“My sister stops by every day or so to check on mom, so we have it covered,” said 60-year old Mike as I explained what we do at Penrose Senior Check-In Services. (We visit seniors and assess them and their quality of life and report to families).
I said, “well, maybe your sister would like some help so that she can drop by occasionally versus just about every day.”
“No,” said Mike. “She’s only there 20 minutes so it isn’t that big a deal.” Not a big deal, I thought, because you don’t do it. There is no “we” in “my sister….”
There is a common misconception, even among the family caregivers, that visiting an aging parent every day or so isn’t a big deal. Well, I can tell you from first-hand experience, it is a very difficult experience.
First, you fall asleep the night before thinking that tomorrow I need to go see dad.
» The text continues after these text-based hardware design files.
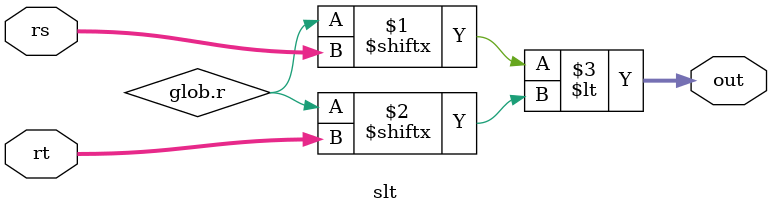
<source format=v>
module slt
(
	input	[4:0]	rs, rt,
	output	[31:0]	out
);

        assign out = glob.r[rs] < glob.r[rt];

endmodule
</source>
It’s as Forrest said, you never know what you’re going to get. What mood will he be in? Will he be dressed? Will he stink? Will he be sick? Will he remember my name? The pit of my stomach would begin to hurt.
Even though he lived just a few miles away, it would think and worry and plan for hours about today’s trip. What would we talk about? Would all those “old issues” rise up again? What will be wrong?
On the way, I’d stop by and pick up some new socks and a shirt. Then, on to the grocery store to pick up Archway Cookies and Pepsi. Finally, I show up.
With Rush Limbaugh on the news, Dad’s in one of his riled up Republican moments. Smile and nod. Smile and nod. His eyes are deep and red, his pants stained. His slippers falling off. He reaches for a tissue to use, then places on the top of the used tissues piling up on the side-table. His wheelchair has crumbs and scum from food gone by. He wonders why my mom doesn’t visit him. Should I remind him that they were divorced in the 80s and she died in the 90s? Smile and nod…
A half hour later, I’m back in the car shaking the smell off and trying not to think about what he said. Back home, I relive the experience with my husband, who smiles and nods.
A couple hours later, I’m back in my life, doing what I do and not thinking or worrying about him. But, soon it is time to go to bed and the cycle begins again.
Mike, you might want to talk with your sister. It isn’t just 20 minutes every day or so. She may need some help.